TRY IT:
In the excerpt on senior notes, what effective interest rate on the convertible debt resulted from combining the debt discount amortization with the contractual interest coupon?

EXCERPT TO READ:
Private Placement Senior Term Notes

        At June 30, 2011, the Company did not have any outstanding private placement senior term notes.

        On June 29, 2009, the Company entered into a prepayment amendment on the private placement senior term notes whereby the Company negotiated to prepay the notes with a premium over the principal amount that is less than the make-whole premium that is otherwise payable upon redemption. During fiscal year 2010, the net proceeds from the convertible senior notes and common stock issuances in July 2009 were utilized to repay the $267.0 million of private placement senior term notes of varying maturities and $30.0 million of additional senior term notes under a Private Shelf Agreement.

        As a result of the repayment of a portion of the senior term notes during the twelve months ended June 30, 2010, the Company incurred $12.8 million in make-whole payments and other fees along with $5.2 million in interest rate swap settlements, as discussed in Note 9 of the Consolidated Financial Statements, totaling $18.0 million that was recorded as interest expense within the Consolidated Statement of Operations.

Convertible Senior Notes

        In July 2009, the Company issued $172.5 million aggregate principal amount of 5.0 percent convertible senior notes due July 2014. The notes are unsecured, senior obligations of the Company and interest will be payable semi-annually in arrears on January 15 and July 15 of each year at a rate of 5.0 percent per year. The notes will be convertible subject to certain conditions further described below at an initial conversion rate of 64.6726 shares of the Company's common stock per $1,000 principal amount of notes (representing an initial conversion price of approximately $15.46 per share of the Company's common stock). As of June 30, 2011, the conversion rate was 64.8263 shares of the Company's common stock per $1,000 principal amount of notes (representing a conversion price of approximately $15.43 per share of the Company's common stock).

        Holders may convert their notes at their option prior to April 15, 2014 if the Company's stock price meets certain price triggers or upon the occurrence of specified corporate events as defined in the convertible senior note agreement. On or after April 15, 2014, holders may convert each of their notes at their option at any time prior to the maturity date for the notes.

        The Company has the choice of net-cash settlement, settlement in its own shares or a combination thereof and concluded the conversion option is indexed to its own stock. As a result, in July 2009 the Company allocated $24.7 million of the $172.5 million principal amount of the convertible senior notes to equity, which resulted in a $24.7 million debt discount. The allocation was based on measuring the fair value of the convertible senior notes using a discounted cash flow analysis. The discount rate was based on an estimated credit rating for the Company. In July 2009, the estimated fair value of the convertible senior notes was $147.8 million. The resulting $24.7 million debt discount will be amortized over the period the convertible senior notes are expected to be outstanding, which is five years, as additional non-cash interest expense. The combined debt discount amortization and the contractual interest coupon resulted in an effective interest rate on the convertible debt of 8.9 percent.

RECORDED INFORMATION:
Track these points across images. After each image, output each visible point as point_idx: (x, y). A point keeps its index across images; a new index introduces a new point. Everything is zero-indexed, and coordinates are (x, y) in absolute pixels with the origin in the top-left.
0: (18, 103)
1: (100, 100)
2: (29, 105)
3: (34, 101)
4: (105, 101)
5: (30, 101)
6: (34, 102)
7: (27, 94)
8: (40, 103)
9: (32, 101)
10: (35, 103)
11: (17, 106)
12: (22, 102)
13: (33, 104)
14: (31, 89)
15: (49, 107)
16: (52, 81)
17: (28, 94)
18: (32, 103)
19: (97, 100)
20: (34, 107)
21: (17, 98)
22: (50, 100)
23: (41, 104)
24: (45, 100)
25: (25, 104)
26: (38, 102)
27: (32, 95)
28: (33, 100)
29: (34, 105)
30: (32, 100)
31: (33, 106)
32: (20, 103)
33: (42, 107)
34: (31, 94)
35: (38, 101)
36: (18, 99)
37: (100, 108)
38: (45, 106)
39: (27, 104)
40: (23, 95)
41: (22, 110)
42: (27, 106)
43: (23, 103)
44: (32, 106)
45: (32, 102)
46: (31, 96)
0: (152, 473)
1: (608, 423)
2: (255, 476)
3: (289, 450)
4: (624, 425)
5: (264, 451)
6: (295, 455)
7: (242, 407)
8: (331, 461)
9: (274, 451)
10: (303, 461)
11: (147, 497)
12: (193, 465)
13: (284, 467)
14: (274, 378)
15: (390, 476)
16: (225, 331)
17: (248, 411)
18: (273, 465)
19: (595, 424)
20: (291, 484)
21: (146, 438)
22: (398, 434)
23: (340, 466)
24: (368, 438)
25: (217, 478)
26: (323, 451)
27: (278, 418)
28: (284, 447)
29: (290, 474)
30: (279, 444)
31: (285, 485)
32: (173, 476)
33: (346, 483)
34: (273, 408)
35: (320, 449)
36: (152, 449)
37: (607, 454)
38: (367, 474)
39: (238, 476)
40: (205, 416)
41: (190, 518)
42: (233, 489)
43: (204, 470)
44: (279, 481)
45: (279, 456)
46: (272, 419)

SOLUTION FOR THIS EXERCISE:
8.9 percent.